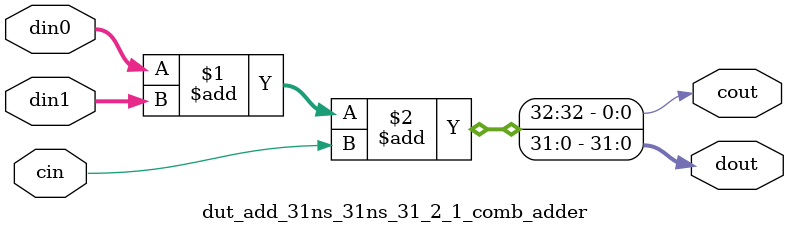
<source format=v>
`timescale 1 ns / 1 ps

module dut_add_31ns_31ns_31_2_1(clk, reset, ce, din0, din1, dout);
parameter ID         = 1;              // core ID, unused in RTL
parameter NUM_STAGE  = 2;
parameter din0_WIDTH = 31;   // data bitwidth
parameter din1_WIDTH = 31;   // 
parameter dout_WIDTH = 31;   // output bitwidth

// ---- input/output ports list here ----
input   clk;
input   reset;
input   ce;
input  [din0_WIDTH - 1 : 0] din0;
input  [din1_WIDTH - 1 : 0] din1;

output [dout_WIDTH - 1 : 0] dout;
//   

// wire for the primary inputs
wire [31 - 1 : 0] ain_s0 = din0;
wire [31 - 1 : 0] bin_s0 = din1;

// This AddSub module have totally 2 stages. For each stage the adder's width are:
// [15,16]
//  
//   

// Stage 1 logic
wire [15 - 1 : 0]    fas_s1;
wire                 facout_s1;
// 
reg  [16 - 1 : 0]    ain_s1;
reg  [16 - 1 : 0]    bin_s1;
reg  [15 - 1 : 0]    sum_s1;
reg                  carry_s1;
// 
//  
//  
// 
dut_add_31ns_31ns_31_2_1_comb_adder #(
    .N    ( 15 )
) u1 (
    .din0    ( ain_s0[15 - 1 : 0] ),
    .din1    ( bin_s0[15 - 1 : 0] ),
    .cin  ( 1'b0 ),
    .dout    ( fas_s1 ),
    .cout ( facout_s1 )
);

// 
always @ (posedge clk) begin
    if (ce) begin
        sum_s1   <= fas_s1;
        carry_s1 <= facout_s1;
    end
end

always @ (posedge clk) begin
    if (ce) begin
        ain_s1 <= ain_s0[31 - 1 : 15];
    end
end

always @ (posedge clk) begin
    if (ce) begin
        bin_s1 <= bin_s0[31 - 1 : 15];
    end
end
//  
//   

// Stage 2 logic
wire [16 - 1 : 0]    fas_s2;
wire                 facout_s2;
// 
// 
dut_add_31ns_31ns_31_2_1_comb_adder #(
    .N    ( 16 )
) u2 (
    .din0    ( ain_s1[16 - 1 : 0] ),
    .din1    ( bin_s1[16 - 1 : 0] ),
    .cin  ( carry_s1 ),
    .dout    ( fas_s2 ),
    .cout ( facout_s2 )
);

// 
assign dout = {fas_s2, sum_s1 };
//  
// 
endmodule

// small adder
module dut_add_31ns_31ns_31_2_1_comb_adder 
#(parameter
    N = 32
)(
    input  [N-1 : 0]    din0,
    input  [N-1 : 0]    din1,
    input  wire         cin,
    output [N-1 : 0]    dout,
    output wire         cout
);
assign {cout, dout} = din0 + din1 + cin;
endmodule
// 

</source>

****************

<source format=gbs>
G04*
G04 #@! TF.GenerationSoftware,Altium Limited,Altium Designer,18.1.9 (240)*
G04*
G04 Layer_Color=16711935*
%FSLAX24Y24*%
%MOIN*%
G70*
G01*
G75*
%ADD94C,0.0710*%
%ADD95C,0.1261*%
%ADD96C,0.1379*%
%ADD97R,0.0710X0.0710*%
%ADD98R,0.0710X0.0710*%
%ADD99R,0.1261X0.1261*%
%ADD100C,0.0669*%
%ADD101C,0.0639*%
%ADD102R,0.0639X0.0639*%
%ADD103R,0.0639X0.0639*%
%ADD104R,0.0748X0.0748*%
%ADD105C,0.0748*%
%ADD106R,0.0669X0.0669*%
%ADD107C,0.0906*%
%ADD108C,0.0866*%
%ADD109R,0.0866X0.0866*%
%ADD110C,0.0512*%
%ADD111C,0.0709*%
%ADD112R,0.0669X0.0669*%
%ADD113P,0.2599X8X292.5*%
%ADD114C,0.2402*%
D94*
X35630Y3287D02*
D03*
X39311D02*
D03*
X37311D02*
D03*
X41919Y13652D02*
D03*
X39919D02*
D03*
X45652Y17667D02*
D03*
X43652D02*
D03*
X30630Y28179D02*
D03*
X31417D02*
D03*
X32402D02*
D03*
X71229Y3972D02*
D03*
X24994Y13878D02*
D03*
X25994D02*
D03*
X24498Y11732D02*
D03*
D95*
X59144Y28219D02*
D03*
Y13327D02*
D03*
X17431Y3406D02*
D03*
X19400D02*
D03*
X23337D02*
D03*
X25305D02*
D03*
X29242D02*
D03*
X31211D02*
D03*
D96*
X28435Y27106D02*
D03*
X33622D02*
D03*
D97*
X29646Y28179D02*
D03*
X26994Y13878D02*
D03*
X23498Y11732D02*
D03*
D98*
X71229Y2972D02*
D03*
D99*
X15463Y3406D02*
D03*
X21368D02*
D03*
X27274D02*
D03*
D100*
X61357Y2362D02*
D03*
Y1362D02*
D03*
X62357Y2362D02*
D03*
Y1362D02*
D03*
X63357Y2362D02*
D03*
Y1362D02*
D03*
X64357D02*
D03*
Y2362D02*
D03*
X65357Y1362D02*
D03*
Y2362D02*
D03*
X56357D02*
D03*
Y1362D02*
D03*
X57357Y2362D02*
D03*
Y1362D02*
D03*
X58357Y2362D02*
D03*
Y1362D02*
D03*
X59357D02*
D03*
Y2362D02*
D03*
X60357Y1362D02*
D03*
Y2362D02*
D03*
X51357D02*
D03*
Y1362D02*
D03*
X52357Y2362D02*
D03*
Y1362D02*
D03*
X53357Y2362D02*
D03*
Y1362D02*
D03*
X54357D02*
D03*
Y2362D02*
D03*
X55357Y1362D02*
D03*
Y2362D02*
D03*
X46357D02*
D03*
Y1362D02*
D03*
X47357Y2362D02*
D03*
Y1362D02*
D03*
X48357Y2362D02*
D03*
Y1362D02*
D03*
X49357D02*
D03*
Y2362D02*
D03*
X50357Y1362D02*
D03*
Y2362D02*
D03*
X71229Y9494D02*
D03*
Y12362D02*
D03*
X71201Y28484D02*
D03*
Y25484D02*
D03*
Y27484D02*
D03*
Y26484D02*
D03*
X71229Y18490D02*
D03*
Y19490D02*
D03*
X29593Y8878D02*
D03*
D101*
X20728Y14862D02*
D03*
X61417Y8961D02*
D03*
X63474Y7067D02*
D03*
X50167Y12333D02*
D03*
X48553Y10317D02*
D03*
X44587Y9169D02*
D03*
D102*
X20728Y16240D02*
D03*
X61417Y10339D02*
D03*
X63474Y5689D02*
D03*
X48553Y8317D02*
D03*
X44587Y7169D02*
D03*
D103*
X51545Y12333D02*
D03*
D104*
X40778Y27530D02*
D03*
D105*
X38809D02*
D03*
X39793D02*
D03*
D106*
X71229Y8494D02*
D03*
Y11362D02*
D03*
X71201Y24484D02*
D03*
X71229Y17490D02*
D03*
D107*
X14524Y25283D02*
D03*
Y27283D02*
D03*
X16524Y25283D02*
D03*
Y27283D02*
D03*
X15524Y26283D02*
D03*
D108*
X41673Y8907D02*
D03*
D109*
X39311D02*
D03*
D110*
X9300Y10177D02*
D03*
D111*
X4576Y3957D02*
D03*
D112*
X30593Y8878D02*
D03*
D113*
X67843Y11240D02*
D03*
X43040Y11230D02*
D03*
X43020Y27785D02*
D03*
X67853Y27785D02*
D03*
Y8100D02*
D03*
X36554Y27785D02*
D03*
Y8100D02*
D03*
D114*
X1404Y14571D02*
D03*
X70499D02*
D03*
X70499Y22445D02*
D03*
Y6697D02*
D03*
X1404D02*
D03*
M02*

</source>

****************

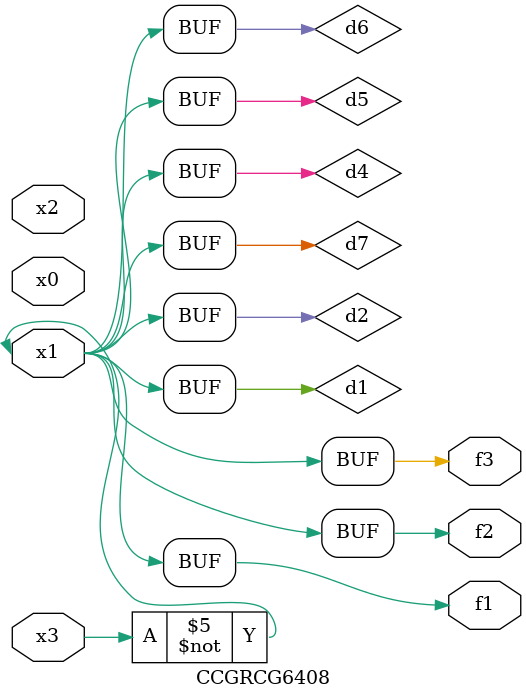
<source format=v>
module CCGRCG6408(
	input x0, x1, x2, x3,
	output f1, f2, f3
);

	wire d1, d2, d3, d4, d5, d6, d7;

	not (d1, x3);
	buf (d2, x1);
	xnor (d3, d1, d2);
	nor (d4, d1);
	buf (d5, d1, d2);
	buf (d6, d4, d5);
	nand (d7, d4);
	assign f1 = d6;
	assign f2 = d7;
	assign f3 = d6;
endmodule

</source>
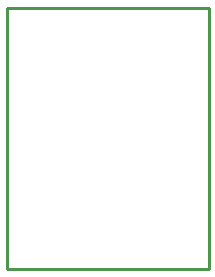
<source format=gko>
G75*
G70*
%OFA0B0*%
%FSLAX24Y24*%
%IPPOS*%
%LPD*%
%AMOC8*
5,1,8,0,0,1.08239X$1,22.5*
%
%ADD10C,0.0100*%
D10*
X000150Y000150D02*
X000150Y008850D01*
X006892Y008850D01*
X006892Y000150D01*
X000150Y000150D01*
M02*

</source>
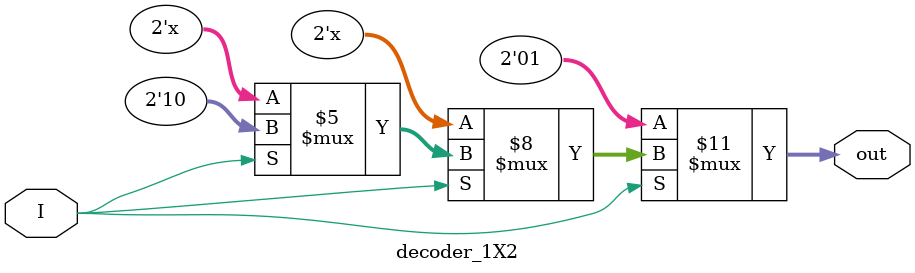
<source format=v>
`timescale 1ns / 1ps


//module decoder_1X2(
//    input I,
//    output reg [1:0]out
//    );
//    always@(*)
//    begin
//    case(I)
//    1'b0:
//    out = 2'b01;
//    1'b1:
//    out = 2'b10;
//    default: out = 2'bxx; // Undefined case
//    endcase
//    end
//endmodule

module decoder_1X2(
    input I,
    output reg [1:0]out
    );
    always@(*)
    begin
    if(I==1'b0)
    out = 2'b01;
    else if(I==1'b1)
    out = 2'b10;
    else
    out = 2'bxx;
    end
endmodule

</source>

****************

### TASK:
Your response should contain each line of the entries above that holds the string "bitwidth".

### EXERCISE RESPONSE:
parameter din0_WIDTH = 31;   // data bitwidth
parameter dout_WIDTH = 31;   // output bitwidth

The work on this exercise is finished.